RESULTSThe positive rate of hMLH1 protein expression in the 63 normal colorectal tissues, adjacent tissues and sporadic colorectal carcinoma tissues was 95.2%, 85.7% and 81.0%, respectively. The positive rate of hMLH1 protein expression was significantly lower in the tumor than in normal colorectal tissues (P < 0.05). The positive rate of hMSH2 protein in the 63 normal colorectal tissues, adjacent tissues and sporadic colorectal carcinoma tissues were 76.2%, 66.7% and 52.4%, respectively. The positive rate of hMSH2 protein expression was significantly lower in the tumor than in normal colorectal tissues (P < 0.01). The positive rate of hMLH1 protein expression was significantly higher in the tumor tissue of patients aged younger than 60 years (100%) than that in patients ≥ 60 years (75.0%, P < 0.05). The positive rate of hMLH1 protein expression in the tumor tissue accompanied by lymphatic metastasis was 50.0%, significantly lower than that (93.3%) in tumors without lymphatic metastasis (P < 0.05). The positive rate of hMSH2 protein expression in the tumor tissue of patients aged younger than 60 years was 80.0%, significantly higher than that (43.8%) in the cases ≥ 60 years (P < 0.05). The positive rate of hMSH2 protein expression in the tumor tissues with invasion reaching to the intestinal serosa (61.5%) was significantly higher than that (37.5%) in the tumors invading to submucosa or muscular layer (P < 0.05). There was a positive correlation between the expressions of hMLH1 and hMSH2 proteins in the sporadic colorectal carcinomas.
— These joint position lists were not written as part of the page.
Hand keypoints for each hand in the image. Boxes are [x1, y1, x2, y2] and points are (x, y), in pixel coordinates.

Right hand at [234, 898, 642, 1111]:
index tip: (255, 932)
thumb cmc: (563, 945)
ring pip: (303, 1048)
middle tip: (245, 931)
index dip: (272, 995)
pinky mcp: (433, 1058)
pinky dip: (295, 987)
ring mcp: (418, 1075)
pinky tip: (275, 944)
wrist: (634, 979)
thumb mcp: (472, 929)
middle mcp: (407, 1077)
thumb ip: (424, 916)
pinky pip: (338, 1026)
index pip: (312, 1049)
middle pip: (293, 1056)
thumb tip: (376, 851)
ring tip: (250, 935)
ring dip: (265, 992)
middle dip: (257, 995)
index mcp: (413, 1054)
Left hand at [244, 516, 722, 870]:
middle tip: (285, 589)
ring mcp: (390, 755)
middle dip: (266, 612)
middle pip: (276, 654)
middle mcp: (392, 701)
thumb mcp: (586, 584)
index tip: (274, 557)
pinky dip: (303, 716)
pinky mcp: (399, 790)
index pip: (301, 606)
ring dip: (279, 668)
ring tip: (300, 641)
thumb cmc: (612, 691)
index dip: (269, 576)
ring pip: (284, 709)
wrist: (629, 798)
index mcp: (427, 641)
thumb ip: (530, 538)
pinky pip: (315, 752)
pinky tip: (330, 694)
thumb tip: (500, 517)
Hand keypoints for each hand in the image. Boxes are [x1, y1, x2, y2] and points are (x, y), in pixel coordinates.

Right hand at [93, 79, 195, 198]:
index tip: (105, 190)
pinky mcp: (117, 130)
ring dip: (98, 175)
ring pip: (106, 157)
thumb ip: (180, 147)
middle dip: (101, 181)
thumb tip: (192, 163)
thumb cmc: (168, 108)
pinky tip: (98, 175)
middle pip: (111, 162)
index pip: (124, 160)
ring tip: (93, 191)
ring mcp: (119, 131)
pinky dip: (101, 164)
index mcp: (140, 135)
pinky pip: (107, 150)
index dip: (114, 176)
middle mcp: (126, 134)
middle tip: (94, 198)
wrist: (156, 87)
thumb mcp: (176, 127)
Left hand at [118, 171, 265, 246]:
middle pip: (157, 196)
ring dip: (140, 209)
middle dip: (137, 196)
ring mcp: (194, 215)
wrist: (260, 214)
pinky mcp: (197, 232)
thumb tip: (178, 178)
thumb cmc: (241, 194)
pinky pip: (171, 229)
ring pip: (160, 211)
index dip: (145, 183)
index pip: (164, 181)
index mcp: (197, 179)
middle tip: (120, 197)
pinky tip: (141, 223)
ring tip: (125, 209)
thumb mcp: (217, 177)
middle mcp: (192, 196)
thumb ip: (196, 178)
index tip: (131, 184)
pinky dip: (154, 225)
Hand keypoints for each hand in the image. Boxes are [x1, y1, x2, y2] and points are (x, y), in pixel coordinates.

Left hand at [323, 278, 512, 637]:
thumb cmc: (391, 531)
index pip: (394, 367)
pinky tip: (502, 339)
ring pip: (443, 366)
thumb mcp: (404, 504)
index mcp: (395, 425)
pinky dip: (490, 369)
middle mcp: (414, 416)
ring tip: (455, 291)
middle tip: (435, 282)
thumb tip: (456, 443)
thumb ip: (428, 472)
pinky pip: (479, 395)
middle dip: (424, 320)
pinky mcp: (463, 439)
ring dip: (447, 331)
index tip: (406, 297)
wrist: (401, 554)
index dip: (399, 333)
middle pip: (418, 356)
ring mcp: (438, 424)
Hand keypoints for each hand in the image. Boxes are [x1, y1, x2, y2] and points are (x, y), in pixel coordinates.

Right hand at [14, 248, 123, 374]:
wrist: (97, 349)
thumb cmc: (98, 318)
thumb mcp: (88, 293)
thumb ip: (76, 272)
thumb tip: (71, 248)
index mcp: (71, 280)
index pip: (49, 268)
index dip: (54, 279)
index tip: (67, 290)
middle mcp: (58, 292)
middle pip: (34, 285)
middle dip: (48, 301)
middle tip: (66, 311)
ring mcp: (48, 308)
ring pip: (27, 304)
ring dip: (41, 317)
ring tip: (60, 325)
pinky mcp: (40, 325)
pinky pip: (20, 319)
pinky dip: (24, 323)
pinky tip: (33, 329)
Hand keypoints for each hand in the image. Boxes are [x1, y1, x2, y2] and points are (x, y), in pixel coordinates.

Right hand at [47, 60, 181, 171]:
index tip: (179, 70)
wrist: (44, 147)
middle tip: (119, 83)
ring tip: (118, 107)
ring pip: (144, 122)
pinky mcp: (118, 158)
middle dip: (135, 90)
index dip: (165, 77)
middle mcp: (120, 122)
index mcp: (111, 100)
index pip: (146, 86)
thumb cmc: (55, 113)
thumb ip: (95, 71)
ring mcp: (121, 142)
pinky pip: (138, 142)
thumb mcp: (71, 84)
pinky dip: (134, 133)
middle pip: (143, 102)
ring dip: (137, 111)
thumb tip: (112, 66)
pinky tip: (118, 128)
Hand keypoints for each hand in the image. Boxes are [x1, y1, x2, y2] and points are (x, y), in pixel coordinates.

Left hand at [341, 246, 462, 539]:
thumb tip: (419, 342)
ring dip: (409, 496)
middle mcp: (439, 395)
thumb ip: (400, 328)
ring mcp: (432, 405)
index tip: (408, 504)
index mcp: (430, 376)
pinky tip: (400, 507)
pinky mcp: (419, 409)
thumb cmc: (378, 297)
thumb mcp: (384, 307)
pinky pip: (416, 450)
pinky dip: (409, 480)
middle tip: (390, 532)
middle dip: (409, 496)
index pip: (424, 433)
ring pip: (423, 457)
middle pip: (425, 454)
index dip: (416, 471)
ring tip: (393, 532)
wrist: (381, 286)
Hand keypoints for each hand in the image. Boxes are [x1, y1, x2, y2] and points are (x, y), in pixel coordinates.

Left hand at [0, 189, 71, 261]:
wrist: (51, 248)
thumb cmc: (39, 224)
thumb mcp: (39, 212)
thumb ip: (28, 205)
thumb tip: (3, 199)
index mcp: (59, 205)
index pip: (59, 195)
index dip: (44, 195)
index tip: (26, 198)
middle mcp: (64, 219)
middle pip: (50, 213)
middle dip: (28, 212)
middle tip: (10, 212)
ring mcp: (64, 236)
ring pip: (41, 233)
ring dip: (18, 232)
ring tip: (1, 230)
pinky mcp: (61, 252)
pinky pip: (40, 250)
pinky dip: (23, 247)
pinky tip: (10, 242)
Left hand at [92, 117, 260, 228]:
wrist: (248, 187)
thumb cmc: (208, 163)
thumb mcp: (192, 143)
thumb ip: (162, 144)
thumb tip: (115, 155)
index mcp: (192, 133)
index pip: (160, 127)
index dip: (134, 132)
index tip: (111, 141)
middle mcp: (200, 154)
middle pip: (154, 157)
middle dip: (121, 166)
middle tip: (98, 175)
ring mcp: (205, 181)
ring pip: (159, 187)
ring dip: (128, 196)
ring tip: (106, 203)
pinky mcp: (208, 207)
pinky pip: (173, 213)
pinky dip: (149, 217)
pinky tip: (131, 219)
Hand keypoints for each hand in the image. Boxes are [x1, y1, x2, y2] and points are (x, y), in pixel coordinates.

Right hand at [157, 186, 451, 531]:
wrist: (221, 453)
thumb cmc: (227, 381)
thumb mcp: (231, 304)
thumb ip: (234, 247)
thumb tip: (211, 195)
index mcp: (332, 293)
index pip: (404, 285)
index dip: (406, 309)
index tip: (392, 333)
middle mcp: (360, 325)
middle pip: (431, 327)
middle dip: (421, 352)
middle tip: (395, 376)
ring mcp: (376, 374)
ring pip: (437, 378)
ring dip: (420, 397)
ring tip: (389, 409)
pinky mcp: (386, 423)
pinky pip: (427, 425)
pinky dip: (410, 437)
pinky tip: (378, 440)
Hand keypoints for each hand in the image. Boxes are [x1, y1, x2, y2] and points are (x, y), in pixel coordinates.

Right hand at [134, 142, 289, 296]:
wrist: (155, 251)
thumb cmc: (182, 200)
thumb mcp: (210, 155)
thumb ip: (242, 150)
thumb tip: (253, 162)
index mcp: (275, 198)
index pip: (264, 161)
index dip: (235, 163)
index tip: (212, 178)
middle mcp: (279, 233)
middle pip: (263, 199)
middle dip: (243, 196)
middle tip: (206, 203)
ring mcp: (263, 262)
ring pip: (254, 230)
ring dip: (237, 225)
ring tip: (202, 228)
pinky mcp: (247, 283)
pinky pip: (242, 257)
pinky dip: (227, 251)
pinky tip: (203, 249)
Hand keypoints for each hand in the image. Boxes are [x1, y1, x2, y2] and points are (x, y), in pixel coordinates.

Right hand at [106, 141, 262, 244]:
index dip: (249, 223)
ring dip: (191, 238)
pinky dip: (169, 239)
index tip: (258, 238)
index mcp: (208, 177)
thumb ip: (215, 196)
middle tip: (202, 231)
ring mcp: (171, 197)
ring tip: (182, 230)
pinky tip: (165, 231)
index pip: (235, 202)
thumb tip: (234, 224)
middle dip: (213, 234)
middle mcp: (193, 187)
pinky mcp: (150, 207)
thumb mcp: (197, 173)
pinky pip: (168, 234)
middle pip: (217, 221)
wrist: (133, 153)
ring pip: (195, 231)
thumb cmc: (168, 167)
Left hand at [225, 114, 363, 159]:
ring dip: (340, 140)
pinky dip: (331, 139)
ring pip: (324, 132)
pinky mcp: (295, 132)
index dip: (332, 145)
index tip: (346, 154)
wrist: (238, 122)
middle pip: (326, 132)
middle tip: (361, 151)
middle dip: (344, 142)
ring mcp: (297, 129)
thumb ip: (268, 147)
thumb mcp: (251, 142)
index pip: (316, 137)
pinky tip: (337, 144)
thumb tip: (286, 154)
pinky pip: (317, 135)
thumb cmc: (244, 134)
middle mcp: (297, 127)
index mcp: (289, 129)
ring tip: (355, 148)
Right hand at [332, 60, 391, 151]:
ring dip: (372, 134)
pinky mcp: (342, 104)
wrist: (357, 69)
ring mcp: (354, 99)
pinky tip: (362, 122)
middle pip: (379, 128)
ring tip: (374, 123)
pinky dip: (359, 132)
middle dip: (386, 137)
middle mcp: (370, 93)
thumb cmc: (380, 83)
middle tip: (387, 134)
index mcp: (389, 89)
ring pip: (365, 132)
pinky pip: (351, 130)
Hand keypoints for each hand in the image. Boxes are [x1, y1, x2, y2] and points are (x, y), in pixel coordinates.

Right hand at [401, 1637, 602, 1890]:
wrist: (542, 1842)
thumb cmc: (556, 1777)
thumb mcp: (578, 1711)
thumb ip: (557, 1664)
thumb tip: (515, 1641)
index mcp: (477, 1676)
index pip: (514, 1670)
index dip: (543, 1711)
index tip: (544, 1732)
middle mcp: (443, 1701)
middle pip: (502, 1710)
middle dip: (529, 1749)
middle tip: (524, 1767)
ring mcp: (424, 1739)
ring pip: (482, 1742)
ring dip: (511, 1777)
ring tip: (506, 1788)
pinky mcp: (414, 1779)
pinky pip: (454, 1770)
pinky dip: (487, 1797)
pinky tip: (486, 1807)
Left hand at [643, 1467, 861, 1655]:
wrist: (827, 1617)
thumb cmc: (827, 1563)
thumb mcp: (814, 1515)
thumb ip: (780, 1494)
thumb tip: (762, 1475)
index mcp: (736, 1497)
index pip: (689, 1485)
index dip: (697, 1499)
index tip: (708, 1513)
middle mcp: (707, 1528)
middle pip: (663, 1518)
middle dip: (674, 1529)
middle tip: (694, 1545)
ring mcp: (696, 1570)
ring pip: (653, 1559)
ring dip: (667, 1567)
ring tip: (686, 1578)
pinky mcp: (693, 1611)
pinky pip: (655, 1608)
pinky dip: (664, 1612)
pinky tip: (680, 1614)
CONCLUSIONThere is a certain loss of expression of hMLH1 and hMSH2 proteins in sporadic colorectal carcinoma, and is correlated with the age of patients, lymphatic metastasis and different depth of cancer invasion. HMLH1 and hMSH2 may be used as a useful laboratory marker in clinical judgement of occurrence and development of sporadic colorectal carcinoma.